Manajer PLN ULP Palangka Raya Timur, Adeck Aprilyan Kurniahadi, menjelaskan bahwa petugas mengambil langkah cepat untuk menjaga kestabilan sistem kelistrikan agar gangguan tidak meluas.

“Sehubungan dengan adanya kendala operasional sistem kelistrikan interkoneksi Kalimantan yang mengakibatkan penurunan pasokan daya, petugas PLN saat ini melakukan pengaturan beban sebagai langkah menjaga kestabilan sistem kelistrikan secara menyeluruh,” ujar Adeck.

Pengaturan Beban PLN Berdampak ke Sejumlah Kawasan

PLN mencatat sejumlah kawasan terdampak pengaturan beban. Wilayah tersebut meliputi sebagian Jalan Yos Sudarso, Jalan G Obos 12, kawasan Masjid Raya Darussalam, dan lingkungan IAIN Palangka Raya.

Gangguan juga menjangkau kawasan Jalan Adonis Samad, Jalan Bandara Estate, Jalan Kecipir, Jalan Veteran, Jalan Lewu Tatau, sebagian Jalan Haka, Jalan Perintis Cassadova, Jalan Lamtoro, Jalan Perjuangan, Jalan Ratu Zaleha, Jalan Putri Mayang, kawasan Kantor Basarnas, serta lingkungan Kantor Kementerian Hukum dan HAM.

Aktivitas warga dan perkantoran di beberapa lokasi sempat terganggu. Namun, PLN terus mengoptimalkan sistem agar pasokan listrik kembali normal.

PLN Percepat Pemulihan Pasokan Listrik

Adeck, menegaskan bahwa seluruh petugas fokus melakukan pemulihan sistem kelistrikan. Tim teknis terus memantau kondisi jaringan dan pembangkit secara berkelanjutan.

“Upaya percepatan pemulihan terus dilakukan secara terkoordinasi agar pasokan listrik dapat kembali normal secara bertahap,” katanya.

PLN juga terus menyampaikan perkembangan terbaru kepada pelanggan melalui kanal komunikasi resmi perusahaan.

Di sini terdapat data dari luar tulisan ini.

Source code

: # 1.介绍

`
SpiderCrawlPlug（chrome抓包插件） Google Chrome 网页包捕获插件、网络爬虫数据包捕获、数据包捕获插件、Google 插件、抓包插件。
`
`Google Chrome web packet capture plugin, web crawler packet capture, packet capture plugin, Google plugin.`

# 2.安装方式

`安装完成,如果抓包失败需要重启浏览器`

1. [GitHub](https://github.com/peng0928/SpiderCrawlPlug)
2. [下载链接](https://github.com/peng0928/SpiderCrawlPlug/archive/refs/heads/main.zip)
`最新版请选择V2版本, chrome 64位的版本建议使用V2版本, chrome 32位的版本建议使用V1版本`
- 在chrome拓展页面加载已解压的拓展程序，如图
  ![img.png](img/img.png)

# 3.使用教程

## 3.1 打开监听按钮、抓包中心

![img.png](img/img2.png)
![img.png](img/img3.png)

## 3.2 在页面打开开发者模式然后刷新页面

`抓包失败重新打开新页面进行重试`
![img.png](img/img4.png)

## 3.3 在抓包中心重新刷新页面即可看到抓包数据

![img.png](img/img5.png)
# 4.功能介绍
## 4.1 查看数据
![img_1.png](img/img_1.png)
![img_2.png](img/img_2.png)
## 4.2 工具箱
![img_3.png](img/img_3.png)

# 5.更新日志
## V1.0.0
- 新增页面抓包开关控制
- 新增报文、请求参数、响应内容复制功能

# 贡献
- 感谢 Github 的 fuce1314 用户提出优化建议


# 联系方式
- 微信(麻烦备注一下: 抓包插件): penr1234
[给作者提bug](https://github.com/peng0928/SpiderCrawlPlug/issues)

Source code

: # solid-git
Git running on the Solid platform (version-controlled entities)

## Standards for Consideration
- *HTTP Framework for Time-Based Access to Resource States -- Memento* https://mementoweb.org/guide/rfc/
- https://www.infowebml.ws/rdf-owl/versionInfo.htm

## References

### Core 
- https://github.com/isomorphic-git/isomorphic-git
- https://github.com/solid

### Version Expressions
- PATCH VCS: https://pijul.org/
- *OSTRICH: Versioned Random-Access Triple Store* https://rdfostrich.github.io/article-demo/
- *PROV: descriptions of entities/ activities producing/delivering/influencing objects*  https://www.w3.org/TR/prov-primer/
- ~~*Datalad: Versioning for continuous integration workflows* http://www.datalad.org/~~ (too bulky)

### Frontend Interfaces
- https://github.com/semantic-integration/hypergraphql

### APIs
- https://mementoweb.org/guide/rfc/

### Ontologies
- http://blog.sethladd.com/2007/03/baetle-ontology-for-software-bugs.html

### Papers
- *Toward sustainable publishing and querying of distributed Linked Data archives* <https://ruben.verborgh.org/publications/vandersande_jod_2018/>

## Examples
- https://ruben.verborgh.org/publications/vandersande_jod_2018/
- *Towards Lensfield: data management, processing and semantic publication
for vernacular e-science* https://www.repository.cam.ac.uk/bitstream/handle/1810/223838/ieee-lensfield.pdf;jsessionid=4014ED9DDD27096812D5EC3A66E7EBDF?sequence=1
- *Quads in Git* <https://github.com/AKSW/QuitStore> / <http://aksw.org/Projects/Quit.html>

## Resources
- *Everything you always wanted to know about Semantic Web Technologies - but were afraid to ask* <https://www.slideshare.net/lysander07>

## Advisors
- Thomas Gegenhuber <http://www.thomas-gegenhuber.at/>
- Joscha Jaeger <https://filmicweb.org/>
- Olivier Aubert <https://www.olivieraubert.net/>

Sebelumnya, gangguan serupa juga terjadi pada Senin (22/6/2026) malam. Kendala operasional pada salah satu pembangkit dalam sistem interkoneksi Kalimantan memicu penurunan pasokan daya di sejumlah wilayah Kalimantan Tengah.

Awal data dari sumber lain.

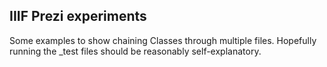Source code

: ## IIIF Prezi experiments

Some examples to show chaining Classes through multiple files.
Hopefully running the _test files should be reasonably self-explanatory.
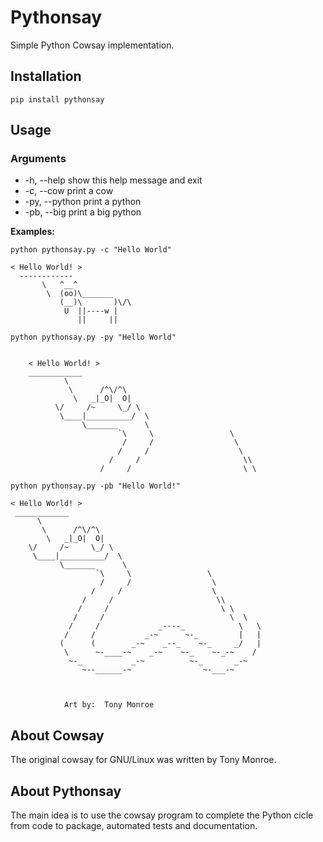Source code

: # Pythonsay

Simple Python Cowsay implementation.

## Installation

    pip install pythonsay

## Usage

### Arguments

- -h, --help show this help message and exit
- -c, --cow print a cow
- -py, --python print a python
- -pb, --big print a big python

**Examples:**

    python pythonsay.py -c "Hello World"

    < Hello World! >
      ------------
           \   ^__^
            \  (oo)\_______
               (__)\       )\/\
                U  ||----w |
                   ||     ||

    python pythonsay.py -py "Hello World"


        < Hello World! >
        ____________
                \
                 \      /^\/^\
                  \   _|_O|  O|
              \/     /~     \_/ \
               \____|__________/  \
                    \_______      \
                            `\     \                 \
                             /     /                  \
                            /     /                    \
                          /     /                       \\
                        /     /                         \ \

    python pythonsay.py -pb "Hello World!"

    < Hello World! >
     ____________
          \
           \      /^\/^\
            \   _|_O|  O|
        \/     /~     \_/ \
         \____|__________/  \
               \_______      \
                       `\     \                 \
                        /     /                  \
                      /     /                    \
                    /     /                       \\
                   /     /                         \ \
                  /     /                            \  \
                 /     /             _----_            \   \
                /     /           _-~      ~-_         |   |
               (      (        _-~    _--_    ~-_     _/   |
                \      ~-____-~    _-~    ~-_    ~-_-~    /
                 ~-_           _-~          ~-_       _-~
                    ~--______-~                ~-___-~



                Art by:  Tony Monroe

## About Cowsay

The original cowsay for GNU/Linux was written by Tony Monroe.

## About Pythonsay

The main idea is to use the cowsay program to complete the Python cicle from code to package, automated tests and documentation.
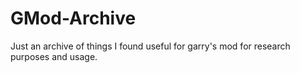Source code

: # GMod-Archive
Just an archive of things I found useful for garry's mod for research purposes and usage.
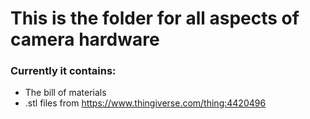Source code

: # This is the folder for all aspects of camera hardware

### Currently it contains:

- The bill of materials 
- .stl files from https://www.thingiverse.com/thing:4420496

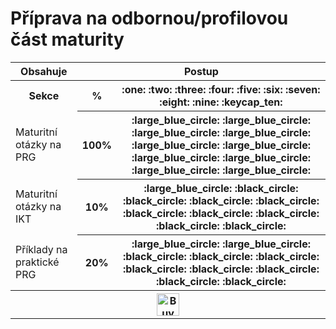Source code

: # Příprava na odbornou/profilovou část maturity
<table align="center">
 <tr>
	  <th>Obsahuje</th>
	  <th colspan="2">Postup</th>
 </tr>
 <tr>
	<th>Sekce</th>
	<th>%</th>
	<th>
	 	:one:
		:two:
		:three:
		:four:
		:five:
		:six:
		:seven:
		:eight:
		:nine:
		:keycap_ten:
	</th>
 </tr>
 <tr>
	  <td>Maturitní otázky na PRG</td>
	  <th>100%</th>
	  <th>
	  	  :large_blue_circle:
		  :large_blue_circle:
		  :large_blue_circle:
		  :large_blue_circle:
		  :large_blue_circle:
		  :large_blue_circle:
		  :large_blue_circle:
		  :large_blue_circle:
		  :large_blue_circle:
		  :large_blue_circle:
	  </th>
 </tr>
 <tr>
	  <td>Maturitní otázky na IKT</td>
	  <th>10%</th>
	  <th>
	  	  :large_blue_circle:
		  :black_circle:
		  :black_circle:
		  :black_circle:
		  :black_circle:
		  :black_circle:
		  :black_circle:
		  :black_circle:
		  :black_circle:
		  :black_circle:
	  </th>
 </tr>
 <tr>
	  <td>Příklady na praktické PRG</td>
	  <th>20%</th>
	  <th>
	  	:large_blue_circle:
		:large_blue_circle:
		:black_circle:
		:black_circle:
		:black_circle:
		:black_circle:
		:black_circle:
		:black_circle:
		:black_circle:
		:black_circle:
	  </th>
 </tr>
 <tr>
	  <th colspan="3"><a href='https://ko-fi.com/P5P11WTFL' target='_blank'><img height='36' style='border:0px;height:36px;' src='https://cdn.ko-fi.com/cdn/kofi1.png?v=2' border='0' alt='Buy Me a Coffee at ko-fi.com' /></a></th>
 </tr>
</table>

Asisten Manager Keuangan dan Umum PLN UP3 Palangka Raya, Gian Wijaya, menjelaskan bahwa penurunan daya membuat PLN harus menyesuaikan distribusi listrik untuk menjaga keandalan sistem.

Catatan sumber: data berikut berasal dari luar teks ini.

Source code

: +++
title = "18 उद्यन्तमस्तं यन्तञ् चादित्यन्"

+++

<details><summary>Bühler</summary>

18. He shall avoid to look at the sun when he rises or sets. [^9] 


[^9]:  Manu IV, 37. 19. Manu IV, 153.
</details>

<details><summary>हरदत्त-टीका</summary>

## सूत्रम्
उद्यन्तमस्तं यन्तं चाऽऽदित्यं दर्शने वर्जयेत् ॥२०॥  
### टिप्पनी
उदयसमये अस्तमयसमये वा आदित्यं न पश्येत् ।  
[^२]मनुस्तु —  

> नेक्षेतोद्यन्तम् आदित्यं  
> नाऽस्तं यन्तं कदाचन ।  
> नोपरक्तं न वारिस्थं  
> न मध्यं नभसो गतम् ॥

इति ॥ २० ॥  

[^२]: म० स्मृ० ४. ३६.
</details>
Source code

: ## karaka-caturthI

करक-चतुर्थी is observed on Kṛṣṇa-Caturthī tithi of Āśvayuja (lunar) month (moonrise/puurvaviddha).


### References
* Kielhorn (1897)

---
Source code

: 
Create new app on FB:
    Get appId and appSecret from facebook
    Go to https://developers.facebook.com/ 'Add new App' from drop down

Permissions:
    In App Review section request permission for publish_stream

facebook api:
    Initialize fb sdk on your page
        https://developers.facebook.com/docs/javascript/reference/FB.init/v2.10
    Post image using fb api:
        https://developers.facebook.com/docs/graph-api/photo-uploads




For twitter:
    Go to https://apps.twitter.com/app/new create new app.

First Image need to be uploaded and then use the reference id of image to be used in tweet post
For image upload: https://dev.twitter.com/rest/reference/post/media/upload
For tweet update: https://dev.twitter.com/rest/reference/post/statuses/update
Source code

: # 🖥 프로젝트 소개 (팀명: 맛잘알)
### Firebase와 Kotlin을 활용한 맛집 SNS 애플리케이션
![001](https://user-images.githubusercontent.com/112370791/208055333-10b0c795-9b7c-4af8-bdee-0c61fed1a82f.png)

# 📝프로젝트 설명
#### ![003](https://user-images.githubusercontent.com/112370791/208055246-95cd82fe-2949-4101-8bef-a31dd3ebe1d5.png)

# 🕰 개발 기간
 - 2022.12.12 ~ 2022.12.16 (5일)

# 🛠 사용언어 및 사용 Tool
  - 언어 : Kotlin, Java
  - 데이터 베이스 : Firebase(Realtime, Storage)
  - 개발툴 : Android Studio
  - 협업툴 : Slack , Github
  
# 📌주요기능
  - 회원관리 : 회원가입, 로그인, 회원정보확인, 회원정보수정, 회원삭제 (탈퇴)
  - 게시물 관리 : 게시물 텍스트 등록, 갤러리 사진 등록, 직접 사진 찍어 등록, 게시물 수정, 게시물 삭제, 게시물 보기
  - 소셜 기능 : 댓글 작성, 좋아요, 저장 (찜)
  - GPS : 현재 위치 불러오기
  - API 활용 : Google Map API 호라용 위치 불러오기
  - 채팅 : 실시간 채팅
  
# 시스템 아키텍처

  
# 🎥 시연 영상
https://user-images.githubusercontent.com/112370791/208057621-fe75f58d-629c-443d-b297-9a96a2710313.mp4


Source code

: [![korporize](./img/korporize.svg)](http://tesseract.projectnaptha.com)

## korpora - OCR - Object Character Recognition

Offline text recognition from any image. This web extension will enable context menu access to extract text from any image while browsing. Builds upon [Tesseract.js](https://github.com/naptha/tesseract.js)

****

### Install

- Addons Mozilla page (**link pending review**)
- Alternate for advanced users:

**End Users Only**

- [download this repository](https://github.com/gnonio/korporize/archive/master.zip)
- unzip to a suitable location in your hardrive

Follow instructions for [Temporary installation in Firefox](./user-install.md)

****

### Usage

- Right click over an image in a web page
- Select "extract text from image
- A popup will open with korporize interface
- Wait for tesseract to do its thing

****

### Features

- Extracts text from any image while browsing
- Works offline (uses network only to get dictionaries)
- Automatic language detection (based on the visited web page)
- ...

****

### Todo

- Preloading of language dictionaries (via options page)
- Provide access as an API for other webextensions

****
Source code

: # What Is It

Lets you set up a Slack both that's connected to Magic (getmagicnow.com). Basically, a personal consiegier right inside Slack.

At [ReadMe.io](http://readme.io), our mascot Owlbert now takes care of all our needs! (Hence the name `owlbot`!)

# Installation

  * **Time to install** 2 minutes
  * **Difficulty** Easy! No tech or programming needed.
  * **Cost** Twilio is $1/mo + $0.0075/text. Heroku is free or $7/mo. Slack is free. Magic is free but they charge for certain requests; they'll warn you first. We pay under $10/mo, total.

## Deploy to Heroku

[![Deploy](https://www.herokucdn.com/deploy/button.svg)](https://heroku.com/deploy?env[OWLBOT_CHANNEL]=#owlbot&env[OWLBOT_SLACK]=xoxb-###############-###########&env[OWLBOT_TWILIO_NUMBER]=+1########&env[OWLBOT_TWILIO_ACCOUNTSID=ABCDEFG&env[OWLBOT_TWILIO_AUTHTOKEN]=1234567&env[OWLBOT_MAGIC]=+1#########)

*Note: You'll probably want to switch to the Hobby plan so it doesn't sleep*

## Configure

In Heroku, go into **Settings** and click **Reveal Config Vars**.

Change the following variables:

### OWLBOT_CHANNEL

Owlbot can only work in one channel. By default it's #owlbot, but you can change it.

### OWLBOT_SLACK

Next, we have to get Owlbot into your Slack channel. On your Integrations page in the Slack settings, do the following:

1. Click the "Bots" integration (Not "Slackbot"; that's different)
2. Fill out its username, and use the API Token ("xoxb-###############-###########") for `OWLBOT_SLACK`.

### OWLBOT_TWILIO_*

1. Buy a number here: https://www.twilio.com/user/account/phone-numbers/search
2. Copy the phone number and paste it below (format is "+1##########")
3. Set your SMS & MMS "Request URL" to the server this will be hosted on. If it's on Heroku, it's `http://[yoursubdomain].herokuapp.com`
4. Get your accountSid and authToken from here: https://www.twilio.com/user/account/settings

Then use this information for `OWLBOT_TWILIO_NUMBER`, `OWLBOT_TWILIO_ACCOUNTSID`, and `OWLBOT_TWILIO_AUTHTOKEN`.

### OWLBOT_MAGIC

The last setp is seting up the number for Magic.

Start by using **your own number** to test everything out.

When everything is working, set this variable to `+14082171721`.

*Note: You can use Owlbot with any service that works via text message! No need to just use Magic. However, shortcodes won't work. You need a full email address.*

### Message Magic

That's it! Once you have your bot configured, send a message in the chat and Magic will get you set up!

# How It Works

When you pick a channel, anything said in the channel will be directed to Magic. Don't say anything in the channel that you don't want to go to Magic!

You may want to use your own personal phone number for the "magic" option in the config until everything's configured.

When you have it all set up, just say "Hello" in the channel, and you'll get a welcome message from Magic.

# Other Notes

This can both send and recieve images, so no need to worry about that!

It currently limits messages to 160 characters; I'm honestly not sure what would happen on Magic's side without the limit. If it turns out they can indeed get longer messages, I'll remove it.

“Adanya kendala operasional pembangkit sistem interkoneksi kelistrikan Kalimantan yang mengakibatkan penurunan pasokan daya,” kata Gian.

Menurutnya, PLN mengambil langkah pengaturan beban agar sistem kelistrikan tetap stabil selama proses penanganan berlangsung.

“PLN melakukan pengaturan beban pada sistem interkoneksi sebagai langkah menjaga kestabilan sistem kelistrikan secara menyeluruh,” ujarnya.

PLN mengimbau pelanggan untuk tetap tenang dan mengikuti informasi resmi terkait perkembangan pemulihan pasokan listrik di wilayah masing-masing.